Les personnes « dans la norme » croient, et c’est logique, être la référence universelle. Elles pensent souvent : « C’est comme ça que les choses doivent être. » La norme n’a pas besoin de se justifier : elle est juste là, naturelle, évidente, silencieuse.

Constatant à quel point l’Église ne sait déjà pas toujours quoi faire de moi, alors que je suis, au fond, un type assez « normal », je comprends mieux pourquoi certaines spécificités viennent mettre à l’épreuve une inclusivité pourtant affichée. L’intégration de personnes touchées par des troubles psychiatriques (je le vois dans mon madat à la psychiatrie ambulatoire), l’accueil des personnes LGBTQIA+, ou encore la rencontre avec des personnes neurodivergentes, qui portent parfois d’autres manières de penser et d’être au monde, révèlent les limites d’un système très normé. Et si j’illustre cela avec l’Église, c’est parce que c’est mon terrain : mais la logique est exactement la même dans la société en général.

En fait, ces qualificatifs en disent moins sur moi que sur le cadre qui les produit. Quand un milieu me décrit comme « original », « atypique » ou « particulier », cela ne révèle pas une singularité extraordinaire de ma part : cela révèle surtout à quel point la norme interne s’est rétrécie. Ce n’est pas ma différence qui est spectaculaire ; c’est l’uniformisation ambiante qui rend toute respiration un peu décalée.

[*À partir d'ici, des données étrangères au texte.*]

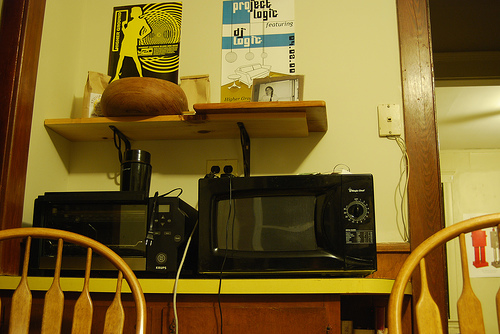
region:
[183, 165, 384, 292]
A black microwave oven.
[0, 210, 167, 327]
A wooden chair in a kitchen.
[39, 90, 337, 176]
A wooden shelf on a wall.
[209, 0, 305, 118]
a sign on a wall.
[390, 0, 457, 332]
a long wooden door frame.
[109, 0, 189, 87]
A picture on a wall.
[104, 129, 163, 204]
a cup full of writing utensils.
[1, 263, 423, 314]
a table with items on it.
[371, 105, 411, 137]
a outlet on a wall.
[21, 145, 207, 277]
a microwave oven.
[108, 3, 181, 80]
A yellow and black poster on the wall.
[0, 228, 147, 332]
The back of a chair.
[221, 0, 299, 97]
A colorful poster on the wall.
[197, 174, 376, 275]
A black microwave on the counter.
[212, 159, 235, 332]
A black cord plugged in.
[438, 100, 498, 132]
A shadow on the ceiling.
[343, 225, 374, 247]
Writing on the microwave.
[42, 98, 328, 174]
A brown shelf on the wall.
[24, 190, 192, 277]
A black toaster oven.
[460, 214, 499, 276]
A white poster with designs.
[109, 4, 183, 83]
yellow graphic poster with female figure on it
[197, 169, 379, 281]
a microwave oven with large number dial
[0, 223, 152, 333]
back of goldenrod chair with 4 slats showing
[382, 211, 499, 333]
back of golderod chair with 2 slats showing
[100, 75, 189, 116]
rounded wooden bowl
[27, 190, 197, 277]
black toaster oven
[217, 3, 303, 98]
poster with blue and black detail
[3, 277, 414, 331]
kitchen cabinet with yellow countertop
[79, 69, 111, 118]
small apper bag with white label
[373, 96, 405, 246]
beige wall plate with wires hanging out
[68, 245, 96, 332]
wooden brown chair slat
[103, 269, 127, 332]
wooden brown chair slat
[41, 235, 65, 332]
wooden brown chair slat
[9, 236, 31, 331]
wooden brown chair slat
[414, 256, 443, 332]
wooden brown chair slat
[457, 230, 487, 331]
wooden brown chair slat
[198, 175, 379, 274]
black colored unplugged mircowave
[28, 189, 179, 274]
black colored unplugged mircowave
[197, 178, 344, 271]
black colored microwave door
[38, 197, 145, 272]
black colored microwave door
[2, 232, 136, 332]
A wooden arm chair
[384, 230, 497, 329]
A wooden arm chair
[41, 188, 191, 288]
A black electric microwave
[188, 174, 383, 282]
A black electric microwave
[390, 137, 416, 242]
A white socket extention wire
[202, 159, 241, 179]
A white kitchen socket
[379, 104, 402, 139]
A white wall socket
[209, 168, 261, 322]
A black socket extention wire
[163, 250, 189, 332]
A white socket extention wire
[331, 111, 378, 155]
A beige kitchen wall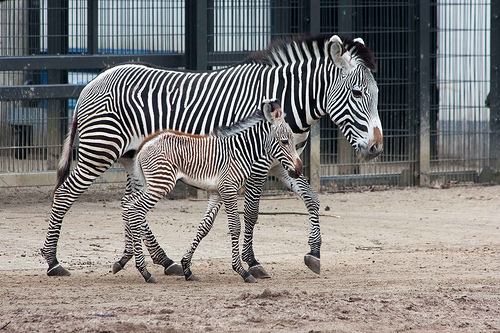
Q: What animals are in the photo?
A: Zebras.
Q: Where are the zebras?
A: In an enclosure.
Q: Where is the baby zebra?
A: Next to the mother.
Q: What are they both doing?
A: Walking.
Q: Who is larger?
A: The mother.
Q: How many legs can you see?
A: Eight.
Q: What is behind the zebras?
A: A fence.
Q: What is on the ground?
A: Dirt.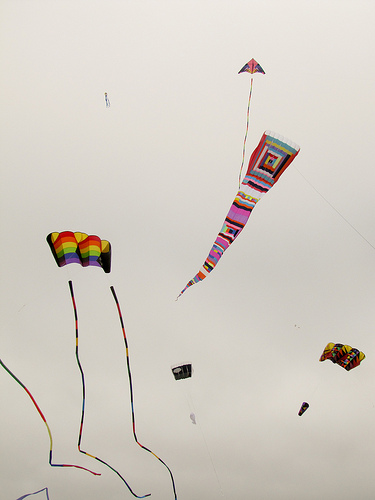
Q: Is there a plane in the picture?
A: No, there are no airplanes.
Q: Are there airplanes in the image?
A: No, there are no airplanes.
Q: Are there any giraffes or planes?
A: No, there are no planes or giraffes.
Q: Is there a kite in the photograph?
A: Yes, there is a kite.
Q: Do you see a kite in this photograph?
A: Yes, there is a kite.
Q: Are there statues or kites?
A: Yes, there is a kite.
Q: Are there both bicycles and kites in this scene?
A: No, there is a kite but no bicycles.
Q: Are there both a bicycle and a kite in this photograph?
A: No, there is a kite but no bicycles.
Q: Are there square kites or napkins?
A: Yes, there is a square kite.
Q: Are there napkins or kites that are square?
A: Yes, the kite is square.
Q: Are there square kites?
A: Yes, there is a square kite.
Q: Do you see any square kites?
A: Yes, there is a square kite.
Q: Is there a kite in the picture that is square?
A: Yes, there is a kite that is square.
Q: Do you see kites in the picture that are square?
A: Yes, there is a kite that is square.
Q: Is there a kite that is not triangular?
A: Yes, there is a square kite.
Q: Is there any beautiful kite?
A: Yes, there is a beautiful kite.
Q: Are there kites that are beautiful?
A: Yes, there is a kite that is beautiful.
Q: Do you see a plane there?
A: No, there are no airplanes.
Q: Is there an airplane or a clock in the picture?
A: No, there are no airplanes or clocks.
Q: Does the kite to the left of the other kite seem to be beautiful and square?
A: Yes, the kite is beautiful and square.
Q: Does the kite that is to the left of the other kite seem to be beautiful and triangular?
A: No, the kite is beautiful but square.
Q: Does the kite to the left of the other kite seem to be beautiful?
A: Yes, the kite is beautiful.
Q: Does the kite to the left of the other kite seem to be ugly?
A: No, the kite is beautiful.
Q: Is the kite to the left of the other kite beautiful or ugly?
A: The kite is beautiful.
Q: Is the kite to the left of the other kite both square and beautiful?
A: Yes, the kite is square and beautiful.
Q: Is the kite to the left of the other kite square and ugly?
A: No, the kite is square but beautiful.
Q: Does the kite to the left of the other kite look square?
A: Yes, the kite is square.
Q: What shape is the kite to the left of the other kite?
A: The kite is square.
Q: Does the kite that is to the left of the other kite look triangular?
A: No, the kite is square.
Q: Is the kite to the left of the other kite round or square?
A: The kite is square.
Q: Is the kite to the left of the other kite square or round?
A: The kite is square.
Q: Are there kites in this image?
A: Yes, there is a kite.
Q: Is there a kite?
A: Yes, there is a kite.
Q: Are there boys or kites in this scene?
A: Yes, there is a kite.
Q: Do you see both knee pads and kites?
A: No, there is a kite but no knee pads.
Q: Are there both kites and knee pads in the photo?
A: No, there is a kite but no knee pads.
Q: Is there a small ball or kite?
A: Yes, there is a small kite.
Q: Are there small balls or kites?
A: Yes, there is a small kite.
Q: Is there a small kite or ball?
A: Yes, there is a small kite.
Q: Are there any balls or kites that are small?
A: Yes, the kite is small.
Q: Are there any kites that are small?
A: Yes, there is a kite that is small.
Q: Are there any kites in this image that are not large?
A: Yes, there is a small kite.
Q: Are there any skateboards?
A: No, there are no skateboards.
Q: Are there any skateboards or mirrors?
A: No, there are no skateboards or mirrors.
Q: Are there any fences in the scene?
A: No, there are no fences.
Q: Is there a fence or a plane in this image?
A: No, there are no fences or airplanes.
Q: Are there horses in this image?
A: No, there are no horses.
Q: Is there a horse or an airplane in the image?
A: No, there are no horses or airplanes.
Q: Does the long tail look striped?
A: Yes, the tail is striped.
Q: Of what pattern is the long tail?
A: The tail is striped.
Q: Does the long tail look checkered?
A: No, the tail is striped.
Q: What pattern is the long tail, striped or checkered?
A: The tail is striped.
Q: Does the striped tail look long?
A: Yes, the tail is long.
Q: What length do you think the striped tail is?
A: The tail is long.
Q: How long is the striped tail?
A: The tail is long.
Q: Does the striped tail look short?
A: No, the tail is long.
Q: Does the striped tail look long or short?
A: The tail is long.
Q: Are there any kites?
A: Yes, there is a kite.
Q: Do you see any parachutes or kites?
A: Yes, there is a kite.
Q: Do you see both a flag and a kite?
A: No, there is a kite but no flags.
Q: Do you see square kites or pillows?
A: Yes, there is a square kite.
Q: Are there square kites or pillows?
A: Yes, there is a square kite.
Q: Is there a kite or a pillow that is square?
A: Yes, the kite is square.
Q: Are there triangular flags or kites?
A: Yes, there is a triangular kite.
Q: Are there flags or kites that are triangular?
A: Yes, the kite is triangular.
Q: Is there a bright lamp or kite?
A: Yes, there is a bright kite.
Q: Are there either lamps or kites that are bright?
A: Yes, the kite is bright.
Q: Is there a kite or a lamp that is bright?
A: Yes, the kite is bright.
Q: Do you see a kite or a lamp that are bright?
A: Yes, the kite is bright.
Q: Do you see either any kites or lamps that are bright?
A: Yes, the kite is bright.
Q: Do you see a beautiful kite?
A: Yes, there is a beautiful kite.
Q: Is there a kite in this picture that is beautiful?
A: Yes, there is a kite that is beautiful.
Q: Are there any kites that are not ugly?
A: Yes, there is an beautiful kite.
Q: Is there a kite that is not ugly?
A: Yes, there is an beautiful kite.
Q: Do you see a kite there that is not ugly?
A: Yes, there is an beautiful kite.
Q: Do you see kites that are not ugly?
A: Yes, there is an beautiful kite.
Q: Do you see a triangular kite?
A: Yes, there is a triangular kite.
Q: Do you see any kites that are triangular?
A: Yes, there is a kite that is triangular.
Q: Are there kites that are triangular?
A: Yes, there is a kite that is triangular.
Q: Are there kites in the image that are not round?
A: Yes, there is a triangular kite.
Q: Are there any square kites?
A: Yes, there is a square kite.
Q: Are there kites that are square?
A: Yes, there is a kite that is square.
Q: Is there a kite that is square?
A: Yes, there is a kite that is square.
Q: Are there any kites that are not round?
A: Yes, there is a square kite.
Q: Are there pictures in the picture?
A: No, there are no pictures.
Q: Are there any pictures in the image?
A: No, there are no pictures.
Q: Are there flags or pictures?
A: No, there are no pictures or flags.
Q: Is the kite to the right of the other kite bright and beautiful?
A: Yes, the kite is bright and beautiful.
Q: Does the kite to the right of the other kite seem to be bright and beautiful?
A: Yes, the kite is bright and beautiful.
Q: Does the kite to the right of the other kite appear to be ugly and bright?
A: No, the kite is bright but beautiful.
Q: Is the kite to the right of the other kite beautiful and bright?
A: Yes, the kite is beautiful and bright.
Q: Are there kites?
A: Yes, there is a kite.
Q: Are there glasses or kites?
A: Yes, there is a kite.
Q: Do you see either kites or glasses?
A: Yes, there is a kite.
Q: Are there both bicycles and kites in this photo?
A: No, there is a kite but no bicycles.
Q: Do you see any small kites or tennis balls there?
A: Yes, there is a small kite.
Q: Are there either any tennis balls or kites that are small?
A: Yes, the kite is small.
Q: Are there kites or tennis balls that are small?
A: Yes, the kite is small.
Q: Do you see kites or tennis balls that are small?
A: Yes, the kite is small.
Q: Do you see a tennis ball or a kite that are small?
A: Yes, the kite is small.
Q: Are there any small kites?
A: Yes, there is a small kite.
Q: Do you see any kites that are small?
A: Yes, there is a kite that is small.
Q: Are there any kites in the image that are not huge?
A: Yes, there is a small kite.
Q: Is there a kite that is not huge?
A: Yes, there is a small kite.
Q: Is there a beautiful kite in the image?
A: Yes, there is a beautiful kite.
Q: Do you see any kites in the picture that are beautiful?
A: Yes, there is a kite that is beautiful.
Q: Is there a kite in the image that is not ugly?
A: Yes, there is an beautiful kite.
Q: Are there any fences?
A: No, there are no fences.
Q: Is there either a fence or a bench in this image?
A: No, there are no fences or benches.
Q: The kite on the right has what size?
A: The kite is small.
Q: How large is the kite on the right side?
A: The kite is small.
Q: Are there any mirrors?
A: No, there are no mirrors.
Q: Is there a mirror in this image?
A: No, there are no mirrors.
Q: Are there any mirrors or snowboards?
A: No, there are no mirrors or snowboards.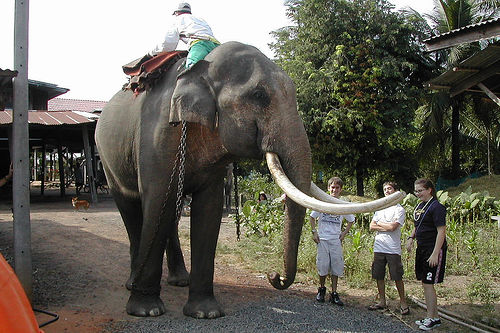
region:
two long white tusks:
[243, 111, 423, 249]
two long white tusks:
[284, 147, 429, 271]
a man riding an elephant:
[115, 0, 260, 104]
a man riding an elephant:
[144, 0, 379, 310]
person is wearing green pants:
[150, 1, 225, 73]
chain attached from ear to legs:
[140, 112, 180, 317]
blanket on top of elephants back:
[123, 44, 188, 94]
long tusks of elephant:
[263, 151, 406, 213]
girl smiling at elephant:
[413, 176, 446, 331]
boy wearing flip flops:
[370, 182, 410, 317]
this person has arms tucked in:
[368, 180, 406, 317]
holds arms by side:
[311, 178, 356, 305]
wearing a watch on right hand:
[310, 223, 317, 243]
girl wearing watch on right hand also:
[403, 231, 415, 247]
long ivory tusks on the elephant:
[256, 145, 411, 236]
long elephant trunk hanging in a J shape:
[264, 214, 304, 302]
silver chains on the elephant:
[159, 123, 195, 208]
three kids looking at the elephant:
[305, 165, 456, 330]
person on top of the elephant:
[131, 3, 230, 68]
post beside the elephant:
[10, 14, 47, 307]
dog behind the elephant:
[66, 183, 93, 225]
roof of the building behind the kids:
[420, 12, 490, 119]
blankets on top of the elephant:
[124, 52, 174, 103]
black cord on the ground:
[41, 291, 66, 328]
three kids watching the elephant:
[303, 158, 454, 313]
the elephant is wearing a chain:
[109, 135, 229, 325]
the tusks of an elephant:
[257, 147, 409, 217]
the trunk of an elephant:
[263, 147, 316, 292]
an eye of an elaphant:
[246, 85, 274, 112]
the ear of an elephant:
[166, 57, 220, 130]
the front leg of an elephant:
[184, 172, 226, 323]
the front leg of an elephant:
[124, 165, 181, 320]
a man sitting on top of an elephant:
[158, 0, 220, 92]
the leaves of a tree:
[330, 22, 381, 108]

Dans un espace pluraliste, je serais simplement un être humain parmi d’autres. Dans un espace très codifié, je deviens une anomalie (terme entendu dernièrement à mon endroit dans l’église). Et c’est cette bascule là qui dit quelque chose du fonctionnement institutionnel, qui me semble du coup plus à interroger qu’une prétendue originalité.